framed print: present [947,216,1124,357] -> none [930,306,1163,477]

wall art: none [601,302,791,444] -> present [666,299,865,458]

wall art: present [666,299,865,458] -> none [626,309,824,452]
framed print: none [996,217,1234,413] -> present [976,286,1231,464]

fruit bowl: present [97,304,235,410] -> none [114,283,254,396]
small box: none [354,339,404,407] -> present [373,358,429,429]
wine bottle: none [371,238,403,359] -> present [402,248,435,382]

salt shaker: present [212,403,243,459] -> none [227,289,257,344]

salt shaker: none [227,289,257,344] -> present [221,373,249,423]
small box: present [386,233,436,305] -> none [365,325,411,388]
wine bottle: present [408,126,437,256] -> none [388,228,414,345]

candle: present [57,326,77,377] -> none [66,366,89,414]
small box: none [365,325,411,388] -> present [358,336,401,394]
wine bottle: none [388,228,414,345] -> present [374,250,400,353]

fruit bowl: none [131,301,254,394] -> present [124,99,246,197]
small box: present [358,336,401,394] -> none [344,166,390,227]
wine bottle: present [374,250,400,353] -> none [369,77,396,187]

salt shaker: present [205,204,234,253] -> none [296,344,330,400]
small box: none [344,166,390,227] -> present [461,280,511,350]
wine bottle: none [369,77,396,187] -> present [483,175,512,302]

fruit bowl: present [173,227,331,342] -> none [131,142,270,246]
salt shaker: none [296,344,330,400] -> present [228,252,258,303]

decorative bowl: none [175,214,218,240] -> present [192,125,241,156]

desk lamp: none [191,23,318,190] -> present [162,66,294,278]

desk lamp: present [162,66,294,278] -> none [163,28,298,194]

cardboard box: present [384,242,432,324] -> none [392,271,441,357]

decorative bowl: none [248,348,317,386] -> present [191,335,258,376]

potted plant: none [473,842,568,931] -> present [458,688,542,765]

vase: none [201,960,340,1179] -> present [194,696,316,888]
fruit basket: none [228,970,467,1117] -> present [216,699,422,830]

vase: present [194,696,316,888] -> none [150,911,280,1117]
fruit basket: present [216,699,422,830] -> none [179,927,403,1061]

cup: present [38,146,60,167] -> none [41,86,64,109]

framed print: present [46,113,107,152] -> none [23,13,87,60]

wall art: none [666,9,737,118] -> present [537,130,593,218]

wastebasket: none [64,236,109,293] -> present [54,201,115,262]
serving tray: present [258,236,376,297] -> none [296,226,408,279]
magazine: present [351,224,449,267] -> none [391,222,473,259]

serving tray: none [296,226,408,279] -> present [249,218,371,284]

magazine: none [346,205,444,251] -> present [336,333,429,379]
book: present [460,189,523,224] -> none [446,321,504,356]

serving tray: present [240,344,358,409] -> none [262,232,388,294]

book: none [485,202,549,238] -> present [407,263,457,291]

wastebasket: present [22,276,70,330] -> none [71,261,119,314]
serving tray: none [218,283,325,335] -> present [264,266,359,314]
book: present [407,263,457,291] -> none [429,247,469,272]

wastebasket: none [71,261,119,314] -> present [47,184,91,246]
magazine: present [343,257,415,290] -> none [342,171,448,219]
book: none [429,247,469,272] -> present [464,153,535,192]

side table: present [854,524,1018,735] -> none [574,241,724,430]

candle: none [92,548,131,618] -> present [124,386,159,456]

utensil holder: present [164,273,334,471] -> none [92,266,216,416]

Description of the task: Write the entries out once more, exactly, without dropping a line.

Exercise result:
framed print: present [947,216,1124,357] -> none [930,306,1163,477]

wall art: none [601,302,791,444] -> present [666,299,865,458]

wall art: present [666,299,865,458] -> none [626,309,824,452]
framed print: none [996,217,1234,413] -> present [976,286,1231,464]

fruit bowl: present [97,304,235,410] -> none [114,283,254,396]
small box: none [354,339,404,407] -> present [373,358,429,429]
wine bottle: none [371,238,403,359] -> present [402,248,435,382]

salt shaker: present [212,403,243,459] -> none [227,289,257,344]

salt shaker: none [227,289,257,344] -> present [221,373,249,423]
small box: present [386,233,436,305] -> none [365,325,411,388]
wine bottle: present [408,126,437,256] -> none [388,228,414,345]

candle: present [57,326,77,377] -> none [66,366,89,414]
small box: none [365,325,411,388] -> present [358,336,401,394]
wine bottle: none [388,228,414,345] -> present [374,250,400,353]

fruit bowl: none [131,301,254,394] -> present [124,99,246,197]
small box: present [358,336,401,394] -> none [344,166,390,227]
wine bottle: present [374,250,400,353] -> none [369,77,396,187]

salt shaker: present [205,204,234,253] -> none [296,344,330,400]
small box: none [344,166,390,227] -> present [461,280,511,350]
wine bottle: none [369,77,396,187] -> present [483,175,512,302]

fruit bowl: present [173,227,331,342] -> none [131,142,270,246]
salt shaker: none [296,344,330,400] -> present [228,252,258,303]

decorative bowl: none [175,214,218,240] -> present [192,125,241,156]

desk lamp: none [191,23,318,190] -> present [162,66,294,278]

desk lamp: present [162,66,294,278] -> none [163,28,298,194]

cardboard box: present [384,242,432,324] -> none [392,271,441,357]

decorative bowl: none [248,348,317,386] -> present [191,335,258,376]

potted plant: none [473,842,568,931] -> present [458,688,542,765]

vase: none [201,960,340,1179] -> present [194,696,316,888]
fruit basket: none [228,970,467,1117] -> present [216,699,422,830]

vase: present [194,696,316,888] -> none [150,911,280,1117]
fruit basket: present [216,699,422,830] -> none [179,927,403,1061]

cup: present [38,146,60,167] -> none [41,86,64,109]

framed print: present [46,113,107,152] -> none [23,13,87,60]

wall art: none [666,9,737,118] -> present [537,130,593,218]

wastebasket: none [64,236,109,293] -> present [54,201,115,262]
serving tray: present [258,236,376,297] -> none [296,226,408,279]
magazine: present [351,224,449,267] -> none [391,222,473,259]

serving tray: none [296,226,408,279] -> present [249,218,371,284]

magazine: none [346,205,444,251] -> present [336,333,429,379]
book: present [460,189,523,224] -> none [446,321,504,356]

serving tray: present [240,344,358,409] -> none [262,232,388,294]

book: none [485,202,549,238] -> present [407,263,457,291]

wastebasket: present [22,276,70,330] -> none [71,261,119,314]
serving tray: none [218,283,325,335] -> present [264,266,359,314]
book: present [407,263,457,291] -> none [429,247,469,272]

wastebasket: none [71,261,119,314] -> present [47,184,91,246]
magazine: present [343,257,415,290] -> none [342,171,448,219]
book: none [429,247,469,272] -> present [464,153,535,192]

side table: present [854,524,1018,735] -> none [574,241,724,430]

candle: none [92,548,131,618] -> present [124,386,159,456]

utensil holder: present [164,273,334,471] -> none [92,266,216,416]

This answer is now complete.